> BRIEF:
Continue the news report on the central Italy earthquakes and the trapped hotel guests, starting after its last sentence.

======== EXCERPT TO READ ========

Rai television reported that one of them had told rescuers that his wife and child were trapped in the hotel.

The region was hit by four seismic shocks measuring above five magnitude in the space of four hours on Wednesday, when at least one person was confirmed to have died.

The hotel is located around 90 kilometres (55 miles) from the epicentre of the quakes at Montereale, a small village south of Amatrice, the town devastated in an August earthquake in which nearly 300 people died.

Avalanche warnings were issued across a region dominated by Gran Sasso, a majestic 2,912 metres (9,554 feet) peak. The area has numerous small ski resorts popular with day-trippers from Rome and urban centres on Italy’s east coast.

The one person confirmed dead Wednesday was a man found buried under the debris of a building in Castel Castagna, a small town to the north of Farindola.

======== STORED ROWS ========

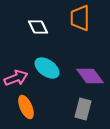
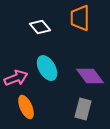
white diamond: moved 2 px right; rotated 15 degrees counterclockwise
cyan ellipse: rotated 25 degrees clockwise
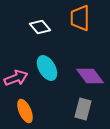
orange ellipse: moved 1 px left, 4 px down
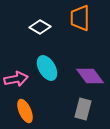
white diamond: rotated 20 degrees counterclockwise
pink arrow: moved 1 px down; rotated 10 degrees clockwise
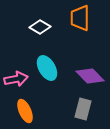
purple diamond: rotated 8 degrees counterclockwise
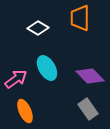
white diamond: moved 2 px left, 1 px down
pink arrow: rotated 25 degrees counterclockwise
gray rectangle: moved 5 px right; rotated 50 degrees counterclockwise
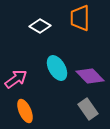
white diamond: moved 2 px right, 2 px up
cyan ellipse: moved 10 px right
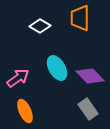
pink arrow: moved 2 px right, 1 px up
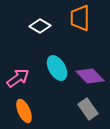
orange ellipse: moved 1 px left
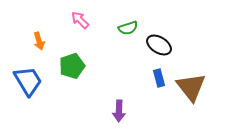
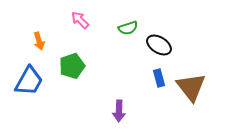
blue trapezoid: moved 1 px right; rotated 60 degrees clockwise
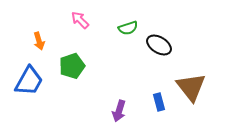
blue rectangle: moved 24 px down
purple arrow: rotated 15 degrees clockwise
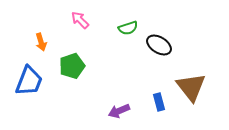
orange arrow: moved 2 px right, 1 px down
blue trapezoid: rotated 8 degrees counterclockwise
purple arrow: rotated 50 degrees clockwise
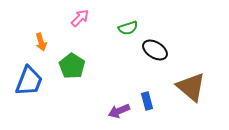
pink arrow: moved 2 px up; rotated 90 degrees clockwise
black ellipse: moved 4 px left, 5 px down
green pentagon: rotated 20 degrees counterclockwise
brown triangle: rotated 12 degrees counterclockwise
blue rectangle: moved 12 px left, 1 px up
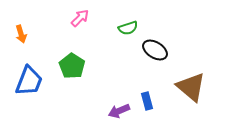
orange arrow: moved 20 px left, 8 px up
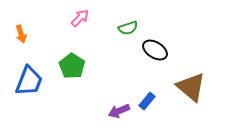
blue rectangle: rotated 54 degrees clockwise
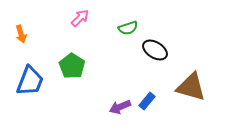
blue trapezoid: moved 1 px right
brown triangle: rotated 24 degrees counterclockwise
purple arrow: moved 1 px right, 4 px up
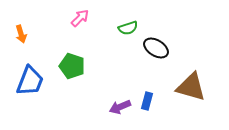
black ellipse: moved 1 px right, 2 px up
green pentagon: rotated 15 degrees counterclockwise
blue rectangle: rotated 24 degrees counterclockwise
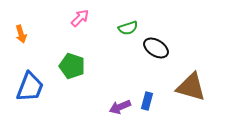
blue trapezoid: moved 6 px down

========
======== STORED ROWS ========

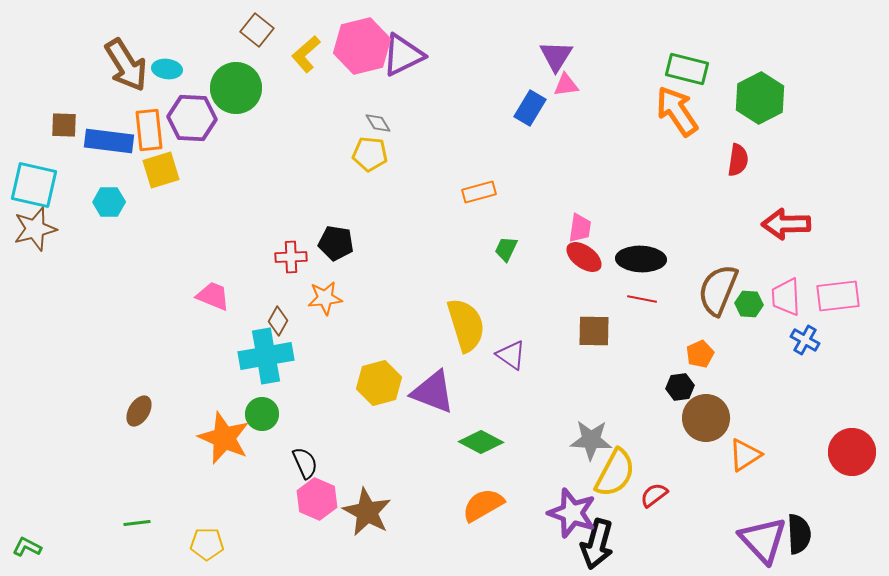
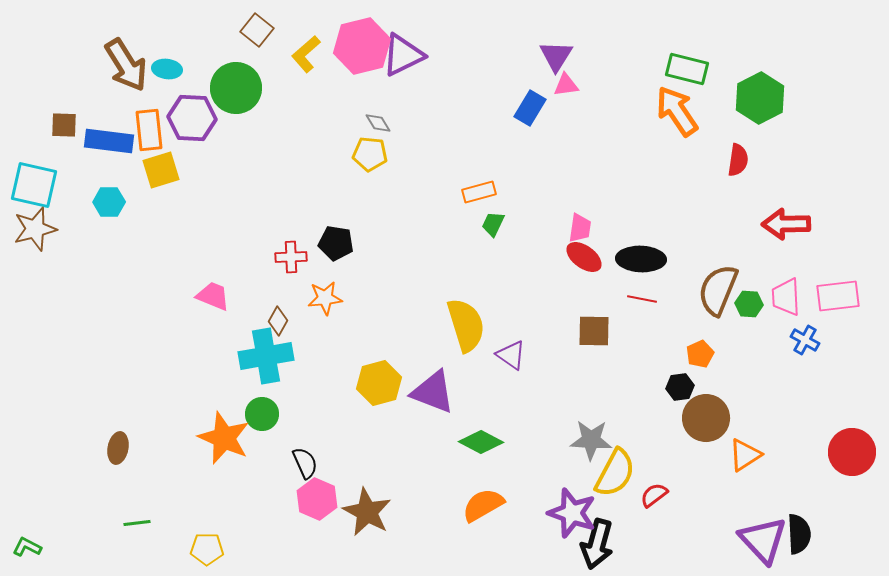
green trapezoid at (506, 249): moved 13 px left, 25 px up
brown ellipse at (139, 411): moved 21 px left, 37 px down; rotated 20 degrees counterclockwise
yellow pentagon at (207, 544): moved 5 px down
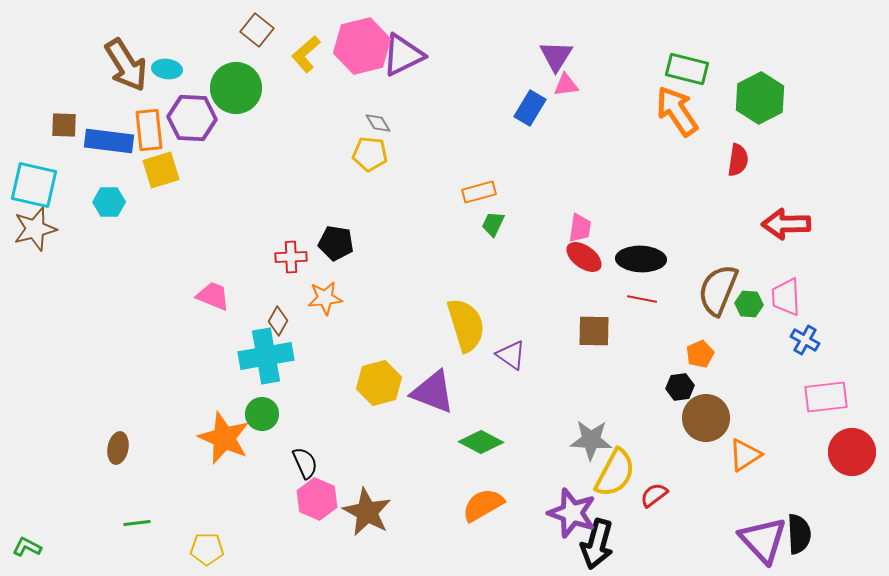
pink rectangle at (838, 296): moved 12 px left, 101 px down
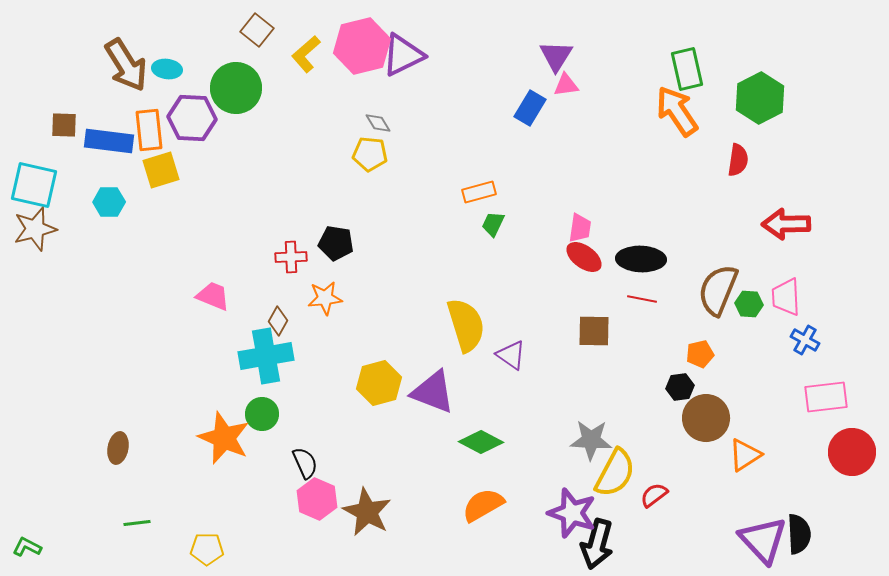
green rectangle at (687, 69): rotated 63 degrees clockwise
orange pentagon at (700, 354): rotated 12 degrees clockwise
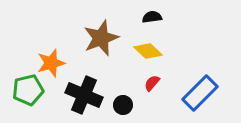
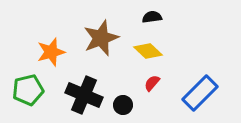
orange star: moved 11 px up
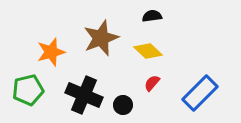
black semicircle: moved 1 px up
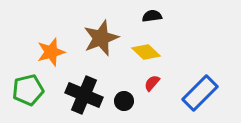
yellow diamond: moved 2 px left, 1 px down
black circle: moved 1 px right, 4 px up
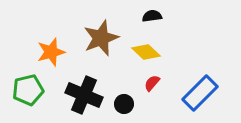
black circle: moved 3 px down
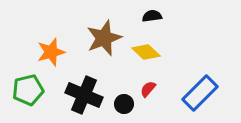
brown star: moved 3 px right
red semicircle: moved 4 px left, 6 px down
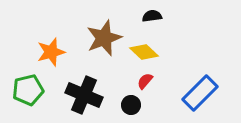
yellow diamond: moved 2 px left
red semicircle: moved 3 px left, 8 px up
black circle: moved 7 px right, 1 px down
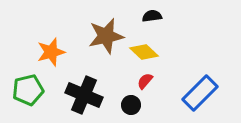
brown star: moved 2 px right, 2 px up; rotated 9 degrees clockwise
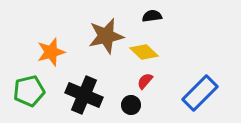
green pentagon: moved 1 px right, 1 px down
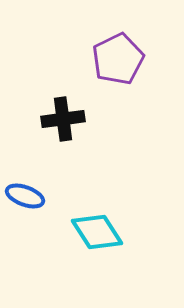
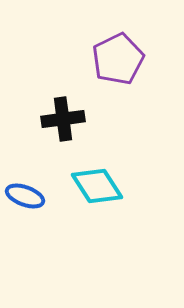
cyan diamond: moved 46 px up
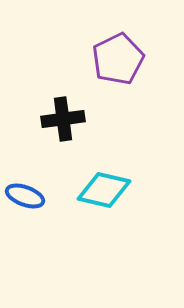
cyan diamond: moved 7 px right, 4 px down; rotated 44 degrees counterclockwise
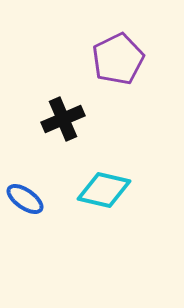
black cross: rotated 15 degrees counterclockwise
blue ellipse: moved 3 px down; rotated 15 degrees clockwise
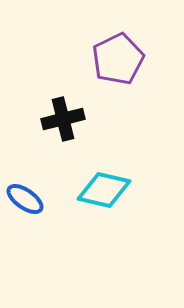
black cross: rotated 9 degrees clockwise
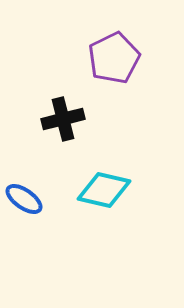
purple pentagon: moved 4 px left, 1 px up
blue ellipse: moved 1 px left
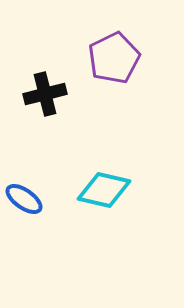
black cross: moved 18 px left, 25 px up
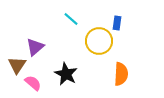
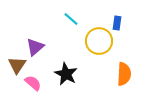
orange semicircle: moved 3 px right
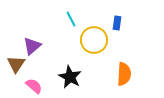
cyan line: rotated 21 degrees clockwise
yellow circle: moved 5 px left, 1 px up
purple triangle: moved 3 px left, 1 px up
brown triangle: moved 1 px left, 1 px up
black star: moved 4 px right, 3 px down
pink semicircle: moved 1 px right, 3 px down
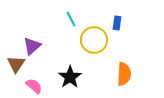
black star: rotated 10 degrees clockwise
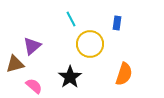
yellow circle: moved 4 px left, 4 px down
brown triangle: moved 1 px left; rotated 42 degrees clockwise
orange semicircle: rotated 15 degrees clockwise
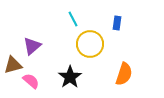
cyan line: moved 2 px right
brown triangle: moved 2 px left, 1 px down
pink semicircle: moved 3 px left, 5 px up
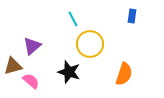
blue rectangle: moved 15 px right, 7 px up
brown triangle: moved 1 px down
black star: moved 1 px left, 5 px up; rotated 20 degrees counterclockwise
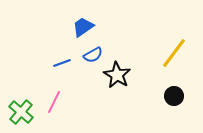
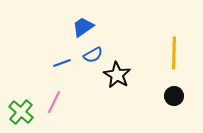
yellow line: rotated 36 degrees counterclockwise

========
======== STORED ROWS ========

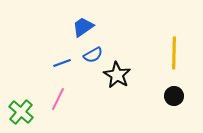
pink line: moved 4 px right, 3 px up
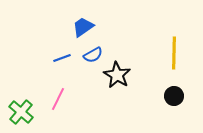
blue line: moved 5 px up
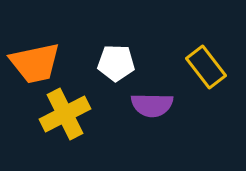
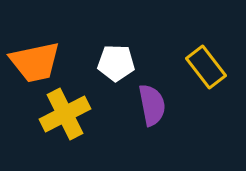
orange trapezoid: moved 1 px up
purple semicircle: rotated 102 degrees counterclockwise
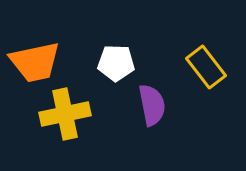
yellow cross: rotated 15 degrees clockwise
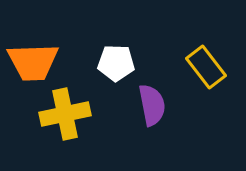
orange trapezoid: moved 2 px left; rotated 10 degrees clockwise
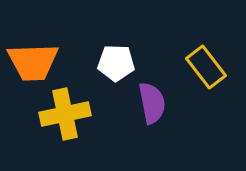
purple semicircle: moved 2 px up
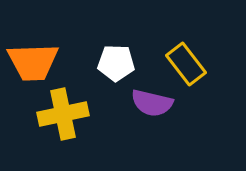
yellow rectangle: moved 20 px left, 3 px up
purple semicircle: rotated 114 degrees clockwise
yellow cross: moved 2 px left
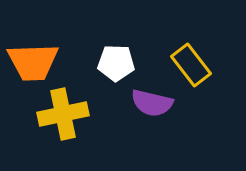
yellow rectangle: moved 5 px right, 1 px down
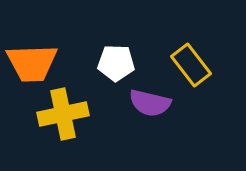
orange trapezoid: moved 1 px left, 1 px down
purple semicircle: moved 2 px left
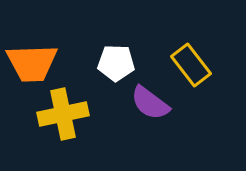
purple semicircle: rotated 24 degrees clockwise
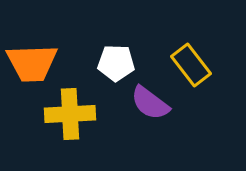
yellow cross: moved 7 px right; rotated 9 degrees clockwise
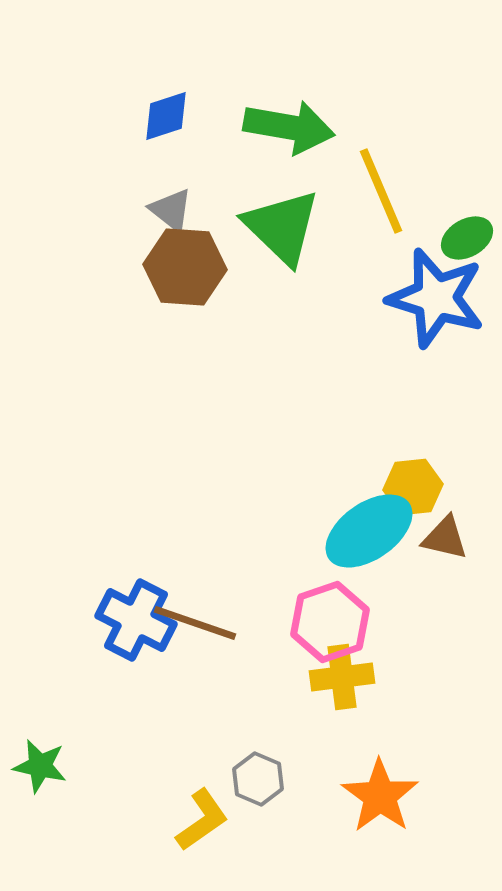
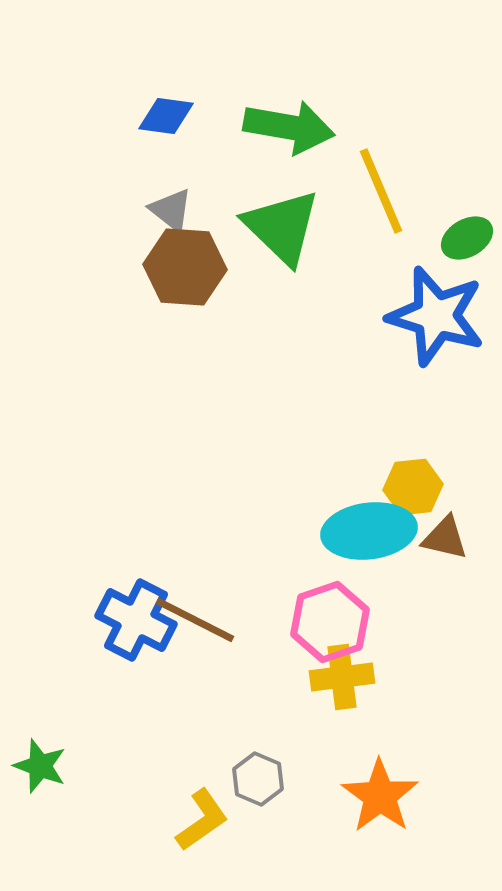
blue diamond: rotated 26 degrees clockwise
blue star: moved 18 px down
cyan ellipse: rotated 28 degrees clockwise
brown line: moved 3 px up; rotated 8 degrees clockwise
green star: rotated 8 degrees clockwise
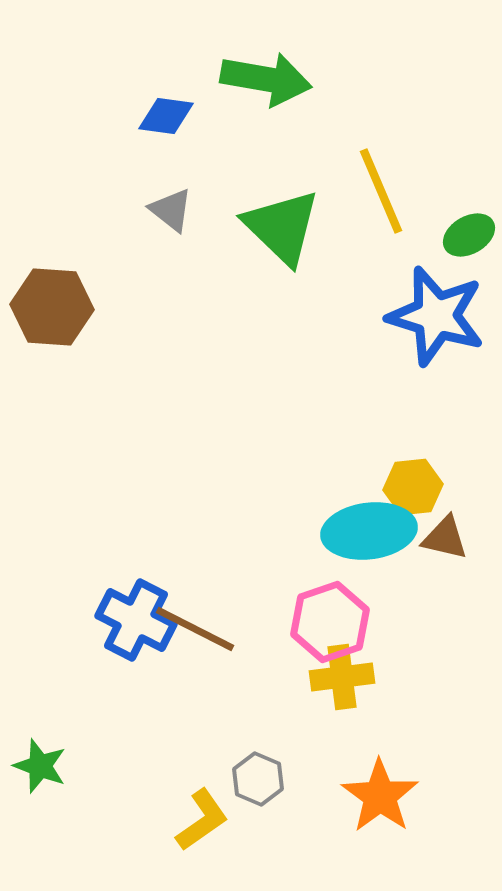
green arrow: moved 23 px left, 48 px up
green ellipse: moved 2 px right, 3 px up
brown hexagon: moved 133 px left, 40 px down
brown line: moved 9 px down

========

> RESPONSE TO THE EXERCISE:
The quake affected an area that straddles the regions of Lazio, Marche and Abruzzo which is home to many remote mountain hamlets.

Although many residents had been evacuated after last year’s quakes, there were fears for families who had decided to stay in their homes and are now cut off.

Guido Castelli, the mayor of the Marche town of Ascoli said his staff were trying to check on around 1,000 people in cut-off hamlets. “It is like Waiting for Godot,” he said.

Some 130,000 homes were without electricity overnight as a result of quake-damage to pylons and other infrastructure.